Search the records for the string "element" and return each line that has it.

[[ DATA EXCERPTS open ]]

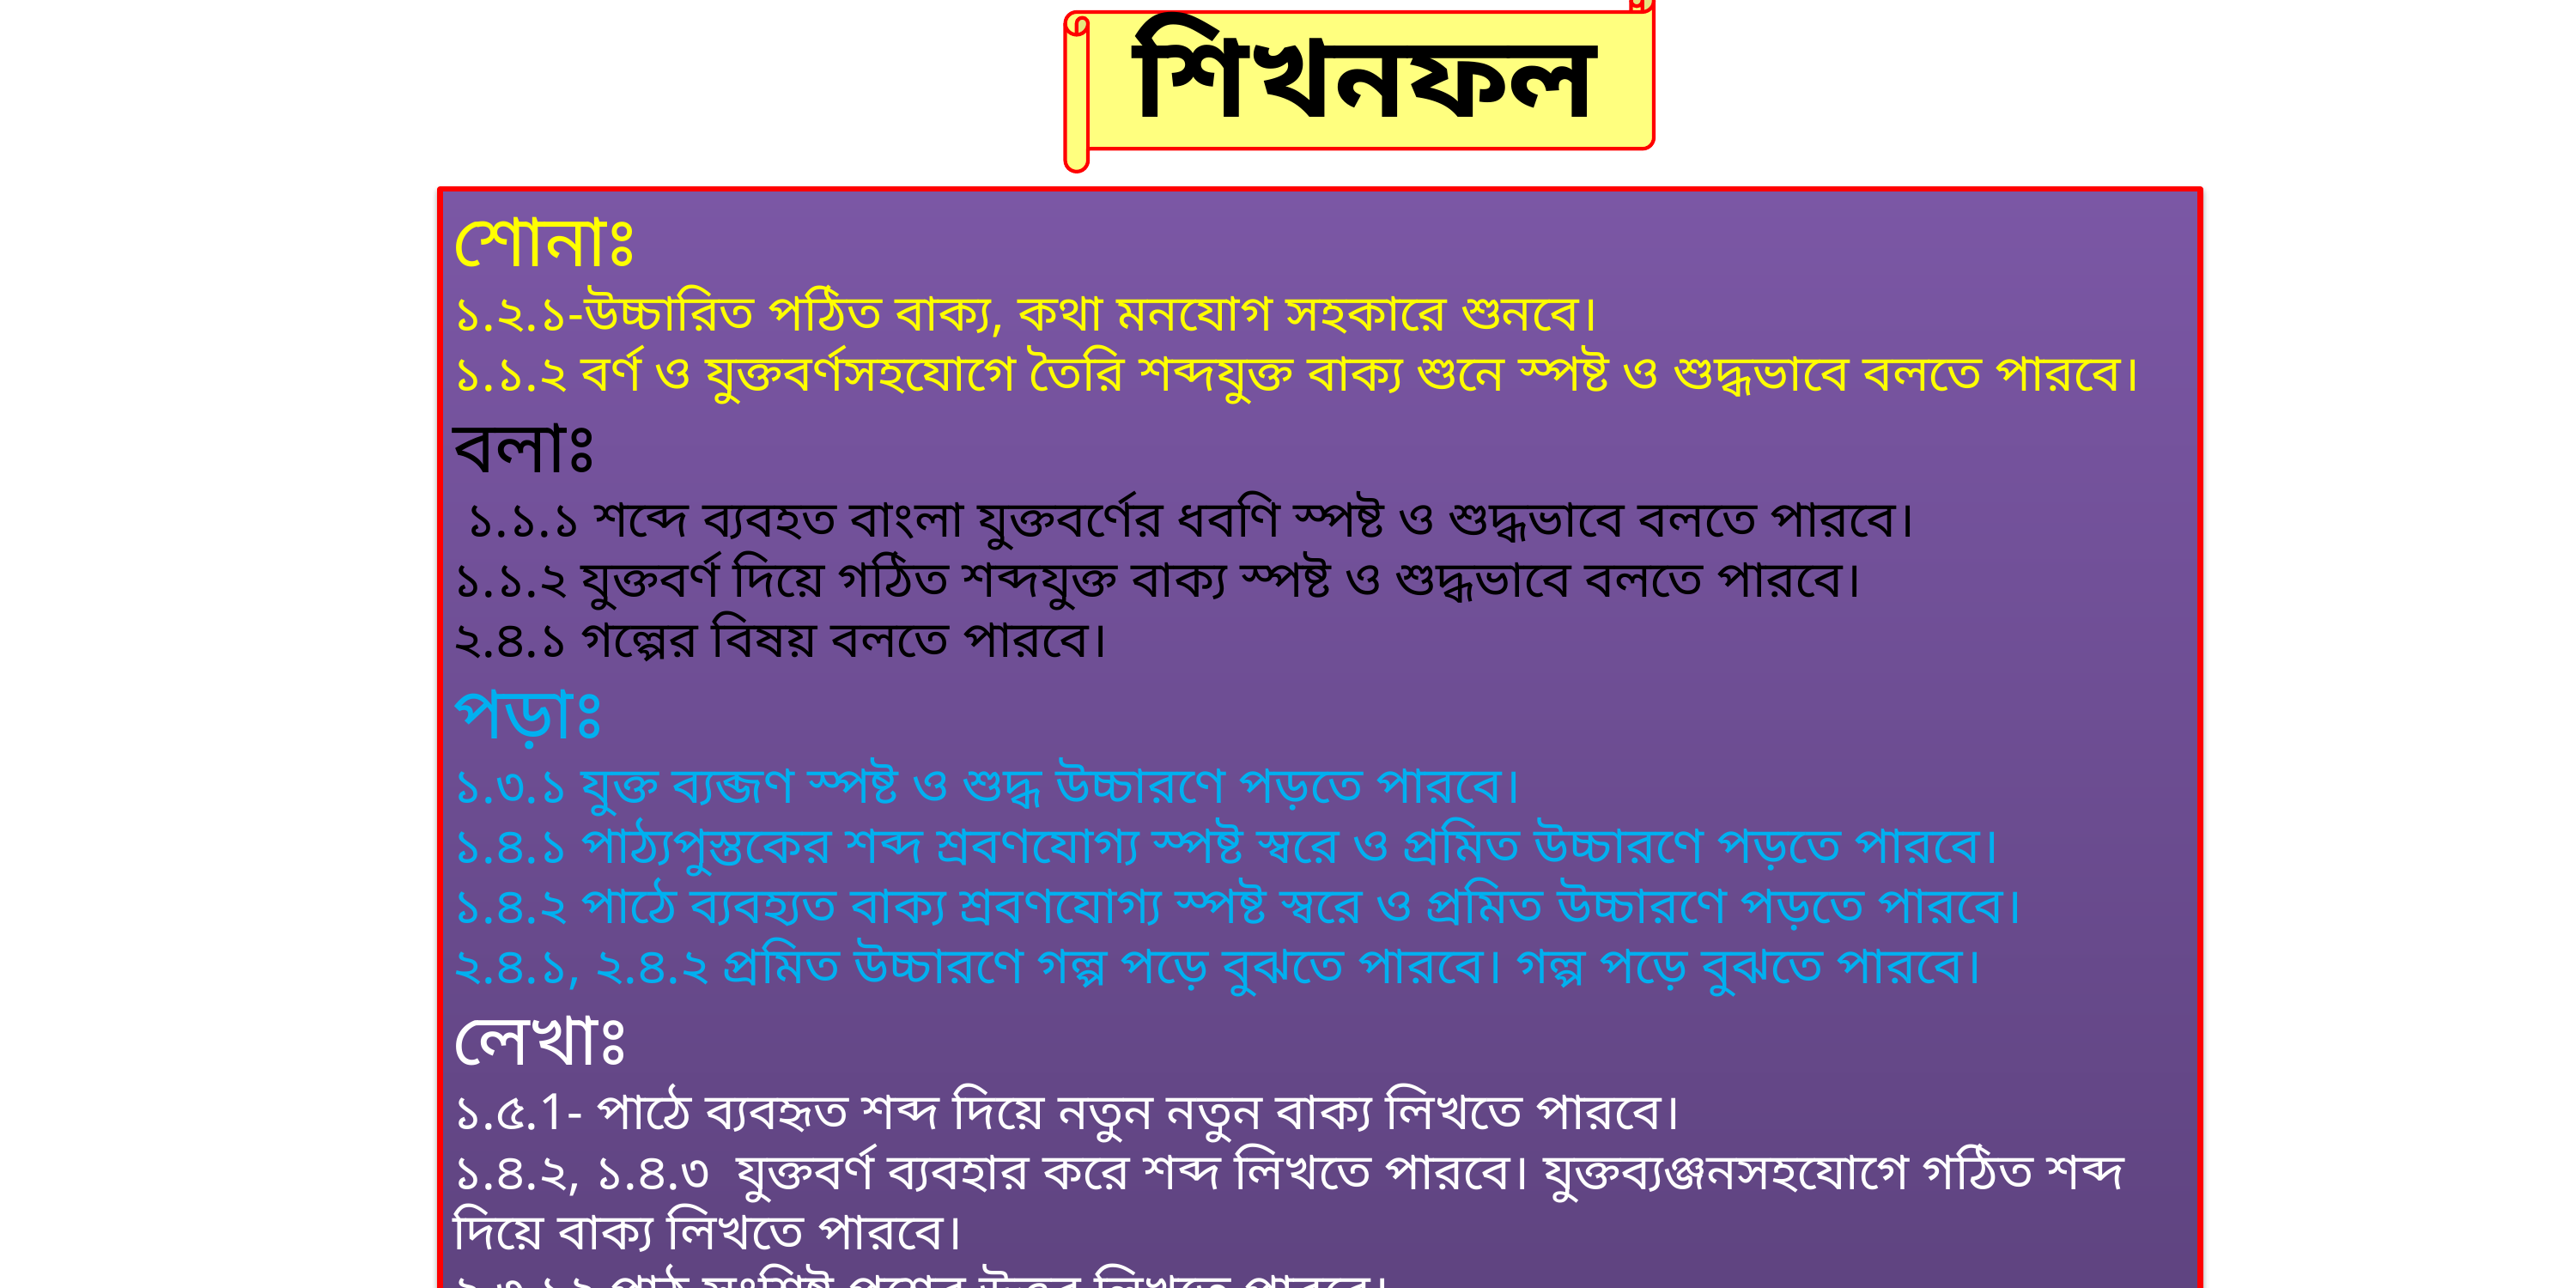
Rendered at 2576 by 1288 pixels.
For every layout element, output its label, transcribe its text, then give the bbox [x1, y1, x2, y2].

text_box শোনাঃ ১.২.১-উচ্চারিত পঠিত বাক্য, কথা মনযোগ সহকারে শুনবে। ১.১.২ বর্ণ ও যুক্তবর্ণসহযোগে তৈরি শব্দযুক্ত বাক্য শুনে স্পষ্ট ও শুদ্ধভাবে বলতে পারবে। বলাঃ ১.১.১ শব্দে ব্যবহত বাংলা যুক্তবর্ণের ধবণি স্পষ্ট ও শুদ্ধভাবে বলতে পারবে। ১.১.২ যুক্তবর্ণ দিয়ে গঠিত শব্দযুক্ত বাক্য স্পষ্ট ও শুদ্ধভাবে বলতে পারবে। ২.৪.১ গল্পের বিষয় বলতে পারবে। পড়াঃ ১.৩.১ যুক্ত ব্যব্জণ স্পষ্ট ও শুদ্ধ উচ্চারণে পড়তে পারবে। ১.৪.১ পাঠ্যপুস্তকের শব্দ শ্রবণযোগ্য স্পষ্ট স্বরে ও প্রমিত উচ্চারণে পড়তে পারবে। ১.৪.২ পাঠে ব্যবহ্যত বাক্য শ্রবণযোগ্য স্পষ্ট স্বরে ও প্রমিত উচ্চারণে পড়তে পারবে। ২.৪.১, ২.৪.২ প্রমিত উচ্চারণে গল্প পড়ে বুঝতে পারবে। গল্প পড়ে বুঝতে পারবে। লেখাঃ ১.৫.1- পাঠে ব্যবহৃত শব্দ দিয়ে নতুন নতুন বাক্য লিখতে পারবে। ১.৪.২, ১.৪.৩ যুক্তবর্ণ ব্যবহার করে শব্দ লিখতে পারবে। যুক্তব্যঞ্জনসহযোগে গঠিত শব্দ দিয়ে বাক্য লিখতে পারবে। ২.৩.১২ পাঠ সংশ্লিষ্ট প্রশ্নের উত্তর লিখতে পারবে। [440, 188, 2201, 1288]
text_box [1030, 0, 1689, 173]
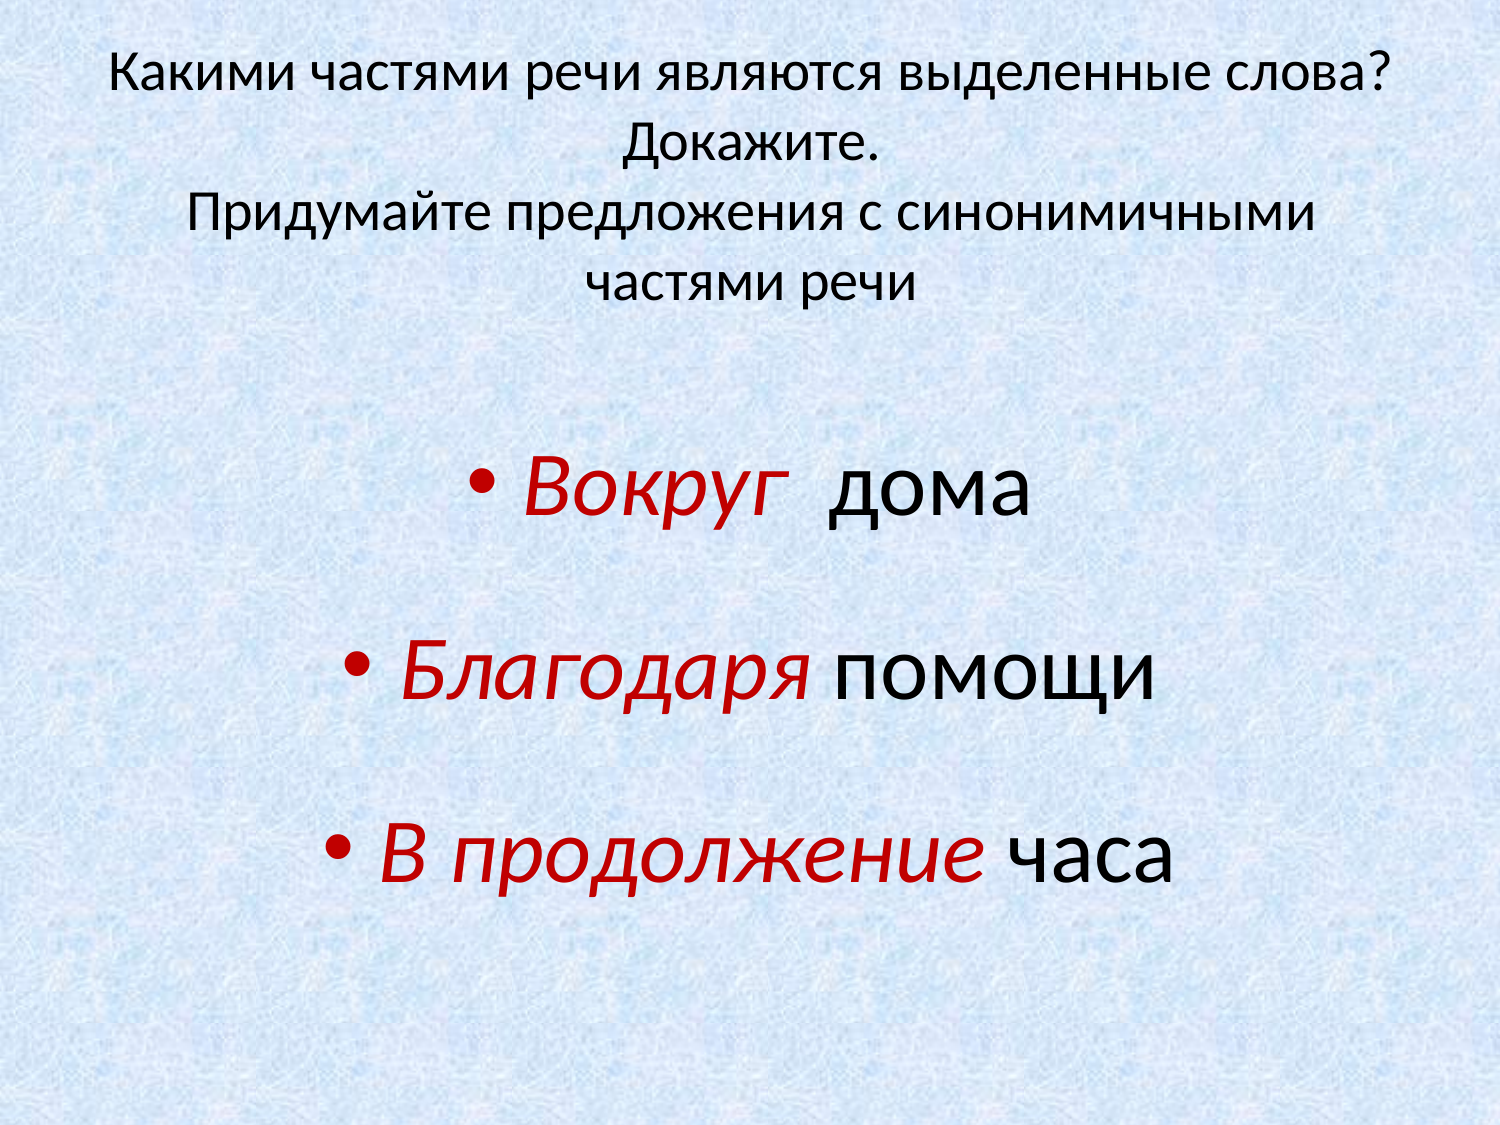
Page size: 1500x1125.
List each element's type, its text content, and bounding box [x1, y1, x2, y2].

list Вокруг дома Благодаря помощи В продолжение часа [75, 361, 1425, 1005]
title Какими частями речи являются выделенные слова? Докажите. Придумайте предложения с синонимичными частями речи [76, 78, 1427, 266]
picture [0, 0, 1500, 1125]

[[ DATA EXCERPTS closed ]]

__YOUR SOLUTION__.
For every layout element, output its label, transcribe its text, then give the bbox [x1, y1, x2, y2].
List each element's type, its text content, and bounding box [x1, y1, x2, y2].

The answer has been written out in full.